Data visualization images
Start of Block

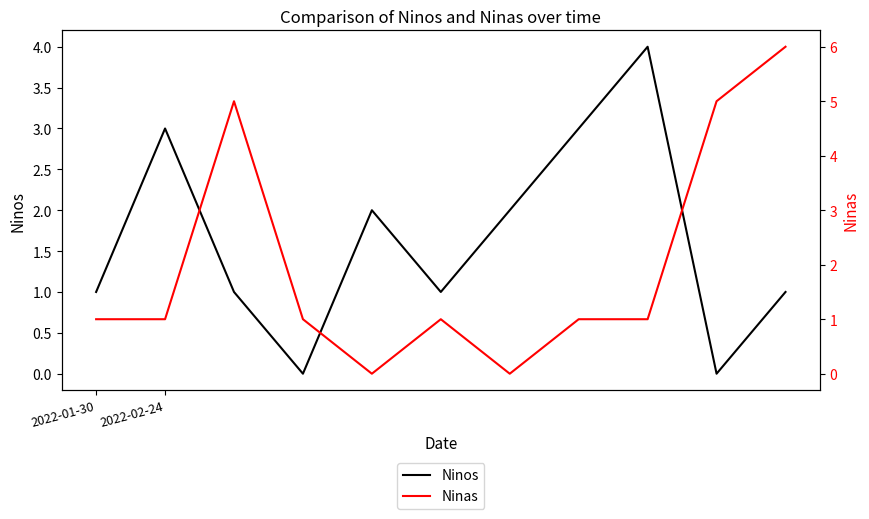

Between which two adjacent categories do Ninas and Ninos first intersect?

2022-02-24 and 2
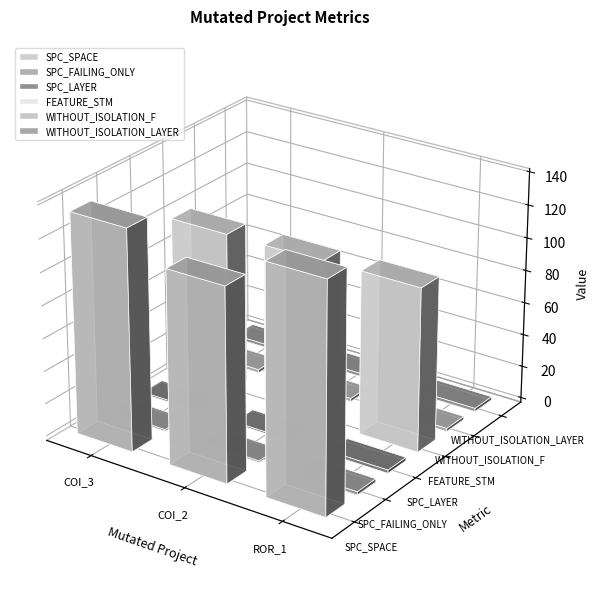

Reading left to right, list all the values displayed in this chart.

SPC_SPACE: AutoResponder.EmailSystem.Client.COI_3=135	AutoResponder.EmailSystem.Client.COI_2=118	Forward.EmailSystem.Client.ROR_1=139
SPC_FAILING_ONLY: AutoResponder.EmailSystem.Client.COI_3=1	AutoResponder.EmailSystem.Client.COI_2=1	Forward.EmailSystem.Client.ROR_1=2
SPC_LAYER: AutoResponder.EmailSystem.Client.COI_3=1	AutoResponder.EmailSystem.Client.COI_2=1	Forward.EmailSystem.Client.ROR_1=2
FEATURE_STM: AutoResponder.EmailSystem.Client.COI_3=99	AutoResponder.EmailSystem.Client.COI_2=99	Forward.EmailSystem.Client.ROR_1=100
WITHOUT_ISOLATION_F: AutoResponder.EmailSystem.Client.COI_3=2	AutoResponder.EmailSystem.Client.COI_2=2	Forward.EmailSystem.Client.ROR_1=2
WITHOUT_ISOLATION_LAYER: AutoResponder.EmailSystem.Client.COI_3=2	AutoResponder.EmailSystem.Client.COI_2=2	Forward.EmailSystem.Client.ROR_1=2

End of Block

• **What to do**: Copy out every one of these records word for word, with the pictures left out of your answer.

• **Task result**:
Between which two adjacent categories do Ninas and Ninos first intersect?

2022-02-24 and 2

Reading left to right, list all the values displayed in this chart.

SPC_SPACE: AutoResponder.EmailSystem.Client.COI_3=135	AutoResponder.EmailSystem.Client.COI_2=118	Forward.EmailSystem.Client.ROR_1=139
SPC_FAILING_ONLY: AutoResponder.EmailSystem.Client.COI_3=1	AutoResponder.EmailSystem.Client.COI_2=1	Forward.EmailSystem.Client.ROR_1=2
SPC_LAYER: AutoResponder.EmailSystem.Client.COI_3=1	AutoResponder.EmailSystem.Client.COI_2=1	Forward.EmailSystem.Client.ROR_1=2
FEATURE_STM: AutoResponder.EmailSystem.Client.COI_3=99	AutoResponder.EmailSystem.Client.COI_2=99	Forward.EmailSystem.Client.ROR_1=100
WITHOUT_ISOLATION_F: AutoResponder.EmailSystem.Client.COI_3=2	AutoResponder.EmailSystem.Client.COI_2=2	Forward.EmailSystem.Client.ROR_1=2
WITHOUT_ISOLATION_LAYER: AutoResponder.EmailSystem.Client.COI_3=2	AutoResponder.EmailSystem.Client.COI_2=2	Forward.EmailSystem.Client.ROR_1=2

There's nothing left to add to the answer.